PROVIDED INFORMATION Start Marker
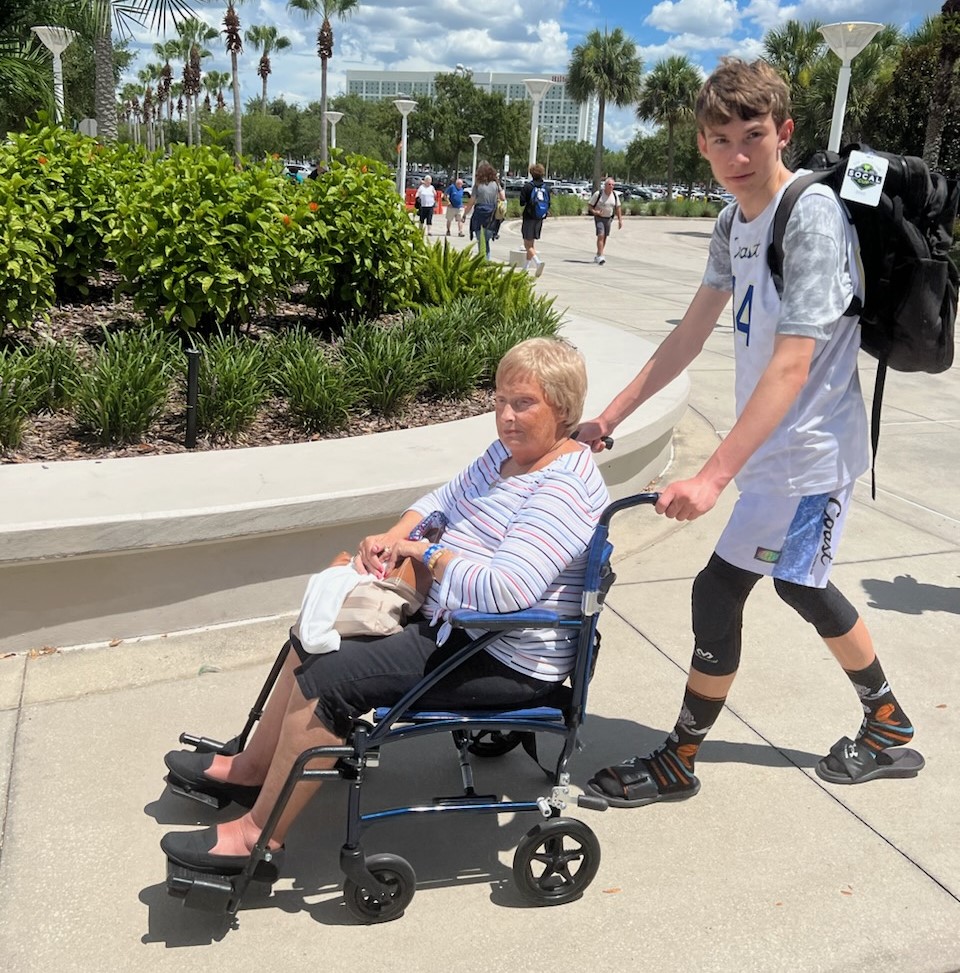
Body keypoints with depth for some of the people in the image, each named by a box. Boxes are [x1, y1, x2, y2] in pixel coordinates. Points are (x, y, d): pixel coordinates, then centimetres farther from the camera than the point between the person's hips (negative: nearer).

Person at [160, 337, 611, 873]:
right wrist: (395, 536, -2)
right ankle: (252, 769, 27)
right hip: (451, 618, 10)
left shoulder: (565, 488, -24)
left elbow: (504, 590, -34)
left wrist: (427, 553, -19)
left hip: (504, 661, -10)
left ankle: (258, 836, -1)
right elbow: (445, 499, 18)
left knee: (330, 676, -16)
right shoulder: (508, 451, 7)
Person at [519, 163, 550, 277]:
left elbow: (522, 202, -9)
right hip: (540, 219, 5)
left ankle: (537, 262, -26)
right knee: (532, 243, 18)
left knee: (528, 244, -4)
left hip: (529, 217, -5)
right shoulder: (546, 188, 3)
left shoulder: (527, 186, -10)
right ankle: (528, 266, 23)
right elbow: (548, 205, 5)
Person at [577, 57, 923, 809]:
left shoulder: (812, 215, -21)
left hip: (807, 453, -9)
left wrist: (712, 477, -34)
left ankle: (678, 763, 16)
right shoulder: (734, 224, 5)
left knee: (719, 591, -4)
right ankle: (890, 734, 41)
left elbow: (793, 363, -28)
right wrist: (610, 417, 4)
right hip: (777, 447, 9)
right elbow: (691, 334, 9)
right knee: (802, 586, 21)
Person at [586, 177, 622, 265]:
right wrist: (594, 212, -25)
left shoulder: (615, 195, -1)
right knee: (601, 235, -19)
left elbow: (618, 208, 9)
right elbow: (589, 205, -7)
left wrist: (620, 220, 5)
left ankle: (597, 256, 23)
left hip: (609, 218, 5)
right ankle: (600, 256, -22)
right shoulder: (598, 194, -14)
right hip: (599, 218, -5)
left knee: (604, 238, 9)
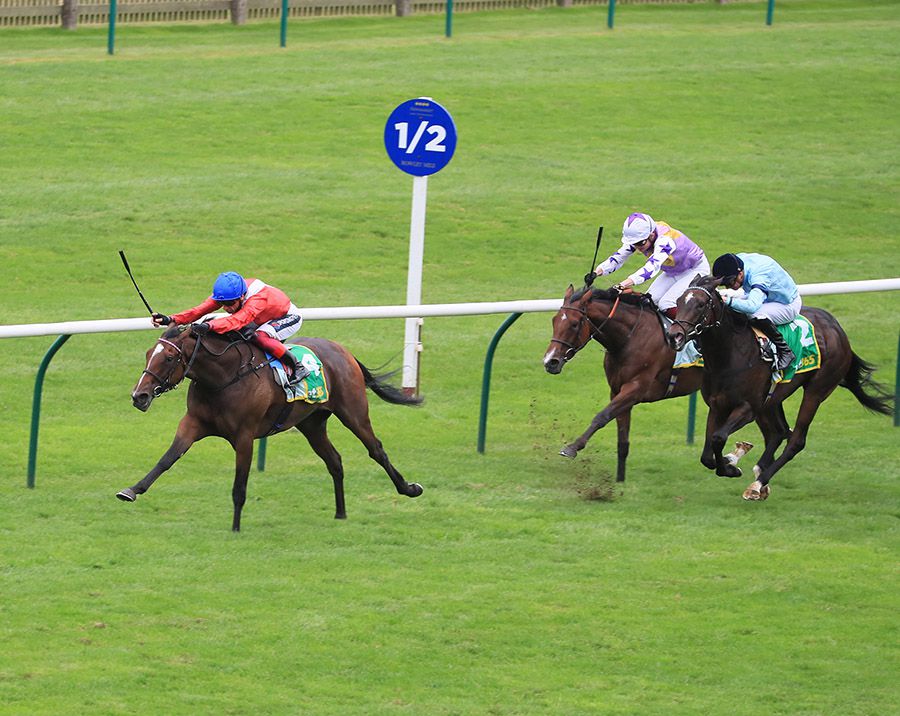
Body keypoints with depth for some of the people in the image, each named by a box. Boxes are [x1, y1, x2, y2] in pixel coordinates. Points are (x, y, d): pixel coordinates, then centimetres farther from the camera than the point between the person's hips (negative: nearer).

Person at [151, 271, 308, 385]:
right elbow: (200, 310, -32)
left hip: (289, 317, -8)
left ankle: (297, 368, -20)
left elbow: (238, 320, -61)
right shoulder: (225, 294, -23)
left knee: (261, 336, -36)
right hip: (264, 321, 8)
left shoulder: (258, 299, -43)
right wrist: (171, 320, -47)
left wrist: (210, 326, -77)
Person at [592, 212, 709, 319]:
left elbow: (653, 266, -53)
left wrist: (629, 282, -68)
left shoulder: (664, 240, -39)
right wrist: (599, 271, -34)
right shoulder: (639, 238, -17)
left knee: (666, 304, -23)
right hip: (672, 273, 8)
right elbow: (619, 256, -15)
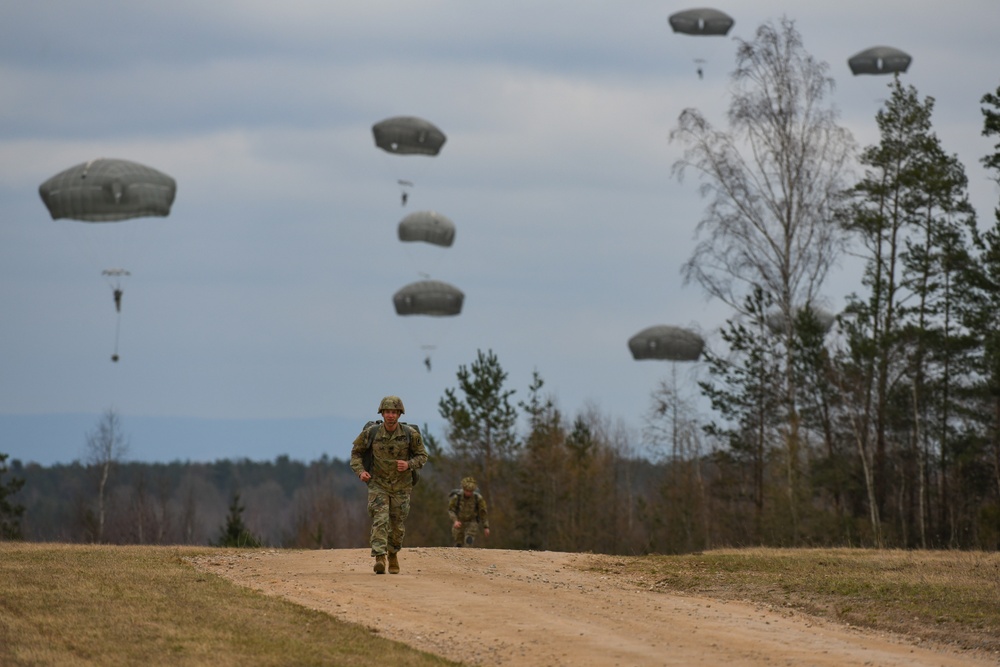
PROVIDED INFORMATION End Marker
Up to and including the line containing "left knee: (330, 676, -16)", repeat every line from the start of the data, but none of the pictures.

→ ANSWER TO THIS PROBLEM:
Body keypoints with depth for some of the people in the image, each named by a box. Boxes are [x1, y1, x2, y2] in pixel coordinates. Points are (x, y, d): pixel coordinates, then centimetres farther from the camera than the point between the person's hips (negative: nearer).

Person at [160, 337, 611, 873]:
right wrist: (395, 536, -2)
right ankle: (252, 769, 27)
right hip: (451, 618, 10)
left shoulder: (565, 488, -24)
left elbow: (504, 590, -34)
left wrist: (427, 553, -19)
left hip: (504, 661, -10)
left ankle: (258, 836, -1)
right elbow: (445, 499, 18)
left knee: (330, 676, -16)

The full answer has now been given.